06-reference

dedp dwh mdm datalake reverse etl cdp

Fri Apr 03 2026 20:00:00 GMT-0400 (Eastern Daylight Time) ·book-chapter ·source: https://www.dedp.online/part-2/4-ce/dwh-mdm-data-lake-reverse-etl-cdp.html ·by DEDP / Simon Späti

DEDP 4.4 — DWH, MDM, Data Lake, Reverse ETL, CDP

Five technologies that evolved independently but converge on the same underlying need: centralize data, apply business logic, make it accessible. The chapter frames them as convergent evolution — different species solving the same survival problem.

The Five Systems

Data Warehouse (1980s+): The original “single source of truth.” Integrates sources, applies business logic, separates analytical from operational workloads.

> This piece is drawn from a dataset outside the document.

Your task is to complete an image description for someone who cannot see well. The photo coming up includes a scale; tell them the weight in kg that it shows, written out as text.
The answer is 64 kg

ETL pattern — transform before loading. The lineage runs from Devlin & Murphy (IBM, late 1980s) through dimensional modeling, Data Vault, and into cloud-native (BigQuery, Redshift, dbt). See 06-reference/2026-04-03-the-data-warehouse-toolkit for the Kimball foundation.

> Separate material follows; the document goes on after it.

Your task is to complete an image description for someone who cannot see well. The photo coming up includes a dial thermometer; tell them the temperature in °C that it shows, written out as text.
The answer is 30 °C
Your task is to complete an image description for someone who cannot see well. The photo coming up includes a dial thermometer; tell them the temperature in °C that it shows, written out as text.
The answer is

Master Data Management (1990s+): Governance-first approach. Centralizes master data (customers, products, locations) with fuzzy matching, stewardship, and cross-system consistency. The oldest pattern conceptually — Hollerith punch cards (1890s), lateral files (1898), Social Security master files (1936). Formal MDM systems emerged in the 1990s for regulatory compliance.

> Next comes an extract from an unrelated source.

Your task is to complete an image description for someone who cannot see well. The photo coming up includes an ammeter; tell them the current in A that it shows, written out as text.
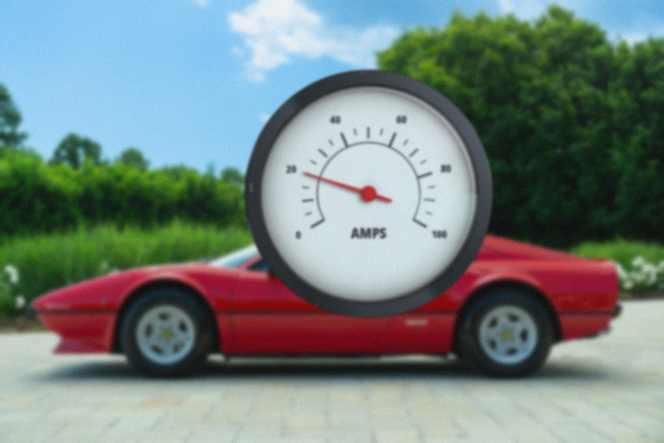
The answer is 20 A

Data Lake (2000s+): Store everything raw, transform later (ELT). Built on Hadoop, then cloud object storage (S3, Azure Blob, GCS). Modern stack = columnar formats (Parquet, Avro, ORC) + table formats (Delta Lake, Iceberg, Hudi) that add ACID transactions and schema enforcement. The Data Lakehouse (2021) merges lake flexibility with warehouse governance.

Reverse ETL (2021+): Push processed data from the warehouse back into operational SaaS tools (Salesforce, Marketo, Zendesk). Described as “a modern approach to MDM” — same goal (consistent data in operational systems), different mechanism. Tools like Hightouch are already pivoting toward CDP/data activation positioning.

Customer Data Platform (2010s+): CRM on steroids — collects customer data from all channels, cleanses, segments, activates. Term coined by David Raab in 2013. Distinguished from CDI (Customer Data Infrastructure), which moves data but does not store or analyze. CDPs emphasize real-time processing and regulatory compliance (GDPR, CCPA).

Four Shared Patterns

The chapter identifies four patterns that all five technologies implement:

  1. Data Sharing — make data universally accessible across platforms and users
  2. Reusability — transform once, use everywhere; reduce duplication of effort
  3. Business Transformation — raw data becomes actionable insight through applied logic
  4. In-Memory / Ad-Hoc Querying — flexible analysis without pre-aggregation

These are the same needs every 01-projects/phdata/index engagement surfaces: clients want a single source of truth (DWH), consistent master data (MDM), flexibility for new use cases (lake), operational activation (reverse ETL), and customer-level analytics (CDP). The question is always which pattern to lead with.

What Matters for Consulting

The convergence framing is the real value. When a client says “we need a CDP,” the underlying need is usually data sharing + business transformation on customer entities. When they say “we need reverse ETL,” the need is operational data activation. Naming the pattern underneath the technology prevents over-buying.

Reverse ETL as modern MDM is a useful reframe for enterprise clients who already have MDM programs. It de-escalates the “replace our MDM” conversation and positions reverse ETL as a complementary activation layer.

Data Lakehouse as convergence point. The chapter confirms what we see in the field: lakes are absorbing warehouse capabilities (via table formats + dbt), and warehouses are absorbing lake capabilities (via external tables + unstructured data support). The architecture decision is less “lake vs warehouse” and more “where does governance live.”

CDP market dynamics. $20.5B projected by 2027. Relevant for 01-projects/data-marketplace/index — customer data products are the highest-value segment. The distinction between CDP and CDI maps to the 06-reference/2026-04-03-data-products-taxonomy split between data products (analytical value) and data infrastructure (plumbing).

What’s Academic

The historical timelines (Hollerith punch cards, lateral files) are interesting context but not actionable. The MDM history section is the weakest — it jumps from 1936 to the 1990s without explaining why formal MDM emerged when it did.

Key Takeaway

Every generation reinvents “centralize, transform, serve.” The technology changes; the pattern does not. Understanding the pattern makes you technology-agnostic in a way that 06-reference/concepts/systems-over-goals demands — you design for the outcome, not the tool.